Survey participants and method
Survey participants include healthcare providers (HCP), parents and children. The inclusion criteria are HCP with experience in the perioperative care of ASD children in the operating theatre. The inclusion criteria for parents are those with children diagnosed with ASD. The exclusion criteria were permanent staff of paediatric anaesthesia department to avoid conflict of interest.
The inclusion criteria for children participants are neurotypical children or ASD children between 6 to 16 years old and whom parents have confidence of ability to complete the survey independently. Exclusion criteria are children with uncontrolled disruptive behaviour.
Informed consent was obtained from HCP and parents. Parental consent was obtained for children with further assent obtained from children as deemed appropriate.
Parents and children were introduced to the operating theatre waiting area and the hospital trolley. The rest of the study was performed in a dedicated hospital room where I-MOVE was located and participants were informed about the motivation for development of the I-MOVE. The stage of Proof of concept of I-MOVE was emphasized. For the children, I-MOVE was introduced as a ‘special chair concept’ to help children move around in the hospital and to ‘go to sleep’. This was followed by a demonstration of the operation and function of I-MOVE in all configurations. HCP and parents were instructed to examine and operate the system. Children were invited to explore the I-move such as sit on it and putting on the restraint module. This is followed by a survey.
In the survey, HCP and parents answered eight closed ended 7-points Likert questions which evaluate their acceptance of multiple functions of I-move on anxious and uncooperative ASD children based on their work experience (HCP) and personal experience (parents). Parents and children rated their general experience of the special chair using 5 points Likert scale and explained their likes and dislikes.
Parents were asked on their opinion on the suitability of use of I-move and restraint in various situations. Children indicated the situations in which they would use the I-move.
Frequency was presented as numbers and percentage. For data analysis, methods used were t test for continuous data and chi square test for dichotomous data using SPSS version 19 (Inc Chicago IL, US). A p value of less than 0.05 was considered statistical significance.

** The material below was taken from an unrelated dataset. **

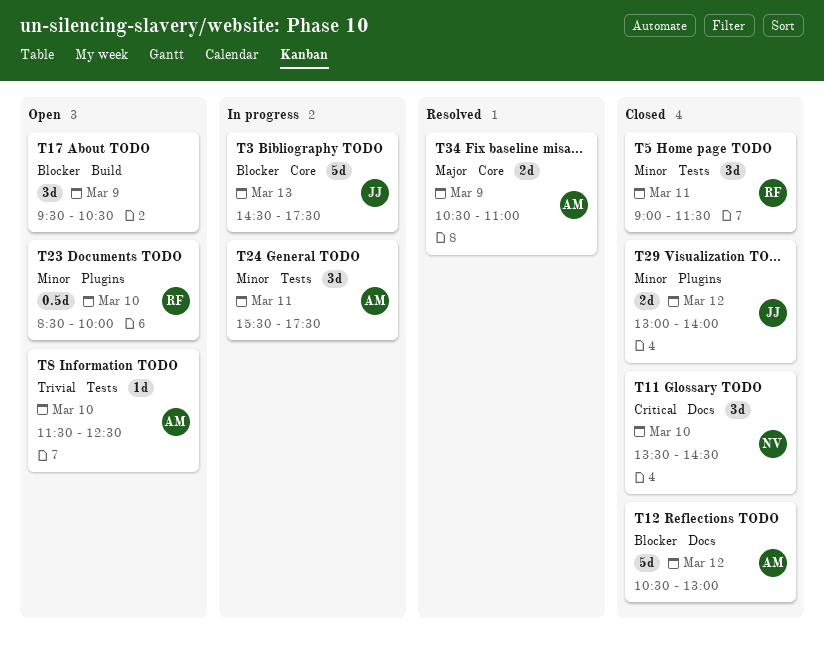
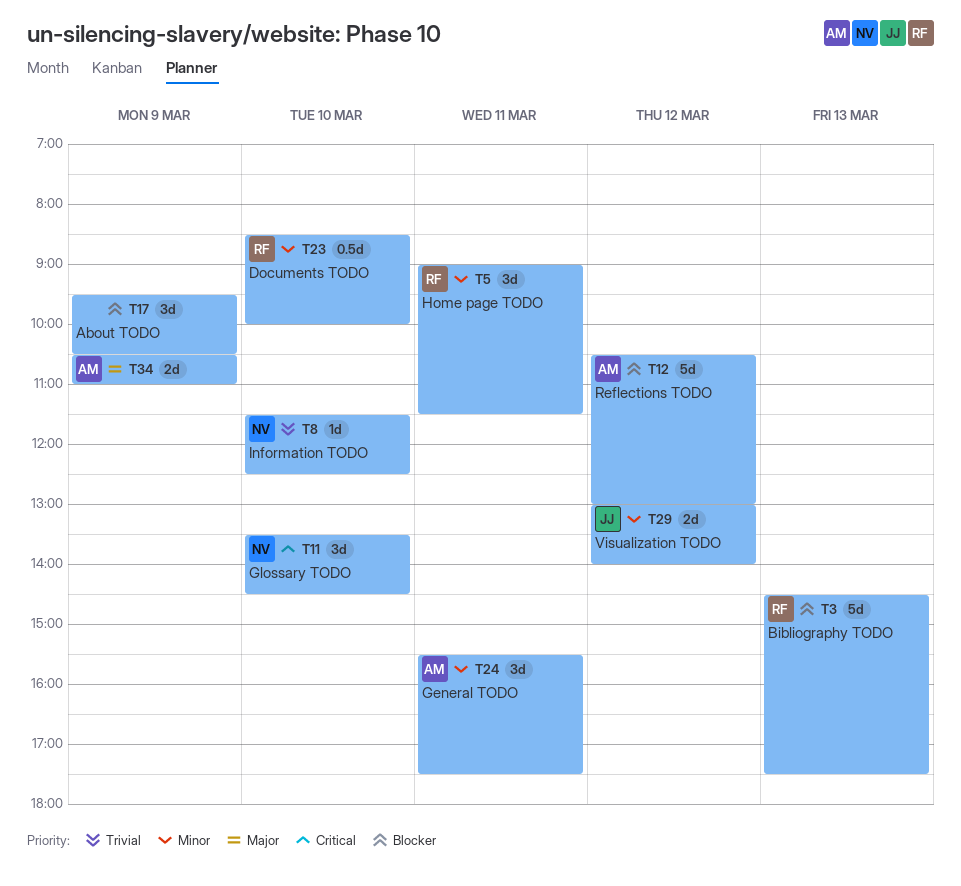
T3, owner: JJ -> RF
T8, owner: AM -> NV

In a previous observation survey, we found that 25% of parents would use the traditional hospital mobility device such as hospital trolley and wheelchairs. Parental opinion was used in the sample size calculation as parents of ASD children are the best resource to create a successful experience for their children . We hypothesize that if the specially designed mobility device could garner a 75% agreement for use as a perioperative special mobility device, at a power of 0.9, 23 participants were needed for the parent expert group. Hence a minimum of 23 was recruited for the parent and expert groups.